* What this task involves
Scan the records below for the line containing "[gemnasium]: https://gemnasium.com/luan/octopub" and the line containing "[codeclimate]: https://codeclimate.com/github/luan/octopub". Copy both, plus every line between, exactly.

■ ■ ■ ■

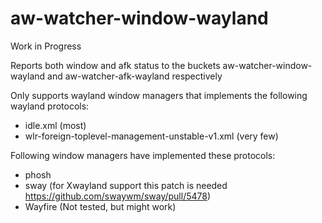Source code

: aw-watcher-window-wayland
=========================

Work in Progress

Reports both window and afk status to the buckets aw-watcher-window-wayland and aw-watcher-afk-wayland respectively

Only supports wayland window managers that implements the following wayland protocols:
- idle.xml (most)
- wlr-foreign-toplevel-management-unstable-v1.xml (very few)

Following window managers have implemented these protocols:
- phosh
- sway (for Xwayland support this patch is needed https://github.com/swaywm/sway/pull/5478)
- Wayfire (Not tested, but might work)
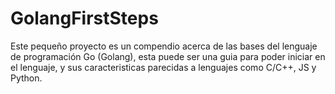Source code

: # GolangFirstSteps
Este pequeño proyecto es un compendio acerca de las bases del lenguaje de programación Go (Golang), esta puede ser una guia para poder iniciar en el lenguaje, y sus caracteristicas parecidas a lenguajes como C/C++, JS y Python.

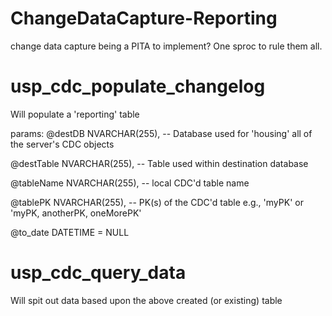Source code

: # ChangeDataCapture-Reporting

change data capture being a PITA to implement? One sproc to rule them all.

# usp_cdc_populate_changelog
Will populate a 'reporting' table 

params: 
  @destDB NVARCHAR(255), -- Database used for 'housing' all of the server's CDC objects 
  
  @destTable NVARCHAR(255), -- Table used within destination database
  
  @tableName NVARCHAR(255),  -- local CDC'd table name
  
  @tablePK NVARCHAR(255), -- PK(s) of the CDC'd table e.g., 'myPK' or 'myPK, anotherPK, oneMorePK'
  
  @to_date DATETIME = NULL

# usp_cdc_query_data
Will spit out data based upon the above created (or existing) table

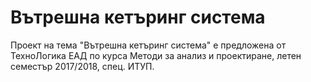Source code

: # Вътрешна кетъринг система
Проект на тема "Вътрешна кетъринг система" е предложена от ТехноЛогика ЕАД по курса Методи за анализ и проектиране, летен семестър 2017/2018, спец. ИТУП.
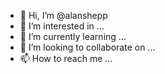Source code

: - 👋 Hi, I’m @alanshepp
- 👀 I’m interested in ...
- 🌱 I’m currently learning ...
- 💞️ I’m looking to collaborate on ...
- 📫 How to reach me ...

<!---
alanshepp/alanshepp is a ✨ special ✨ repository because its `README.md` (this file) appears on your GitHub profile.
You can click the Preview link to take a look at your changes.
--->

■ ■ ■ ■

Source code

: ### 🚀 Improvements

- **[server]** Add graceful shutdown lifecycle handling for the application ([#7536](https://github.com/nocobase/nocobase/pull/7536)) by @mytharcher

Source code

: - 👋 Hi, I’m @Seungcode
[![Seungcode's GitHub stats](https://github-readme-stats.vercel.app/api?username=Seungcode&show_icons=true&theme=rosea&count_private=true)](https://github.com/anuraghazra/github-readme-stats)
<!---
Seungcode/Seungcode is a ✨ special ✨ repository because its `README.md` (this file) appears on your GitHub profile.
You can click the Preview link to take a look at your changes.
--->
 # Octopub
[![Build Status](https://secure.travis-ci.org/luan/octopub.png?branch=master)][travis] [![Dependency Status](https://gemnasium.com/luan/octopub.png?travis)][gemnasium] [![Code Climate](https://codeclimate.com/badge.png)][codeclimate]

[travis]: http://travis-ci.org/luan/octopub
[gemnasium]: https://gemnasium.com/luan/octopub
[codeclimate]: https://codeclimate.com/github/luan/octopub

■ ■ ■ ■

* Exercise solution
[gemnasium]: https://gemnasium.com/luan/octopub
[codeclimate]: https://codeclimate.com/github/luan/octopub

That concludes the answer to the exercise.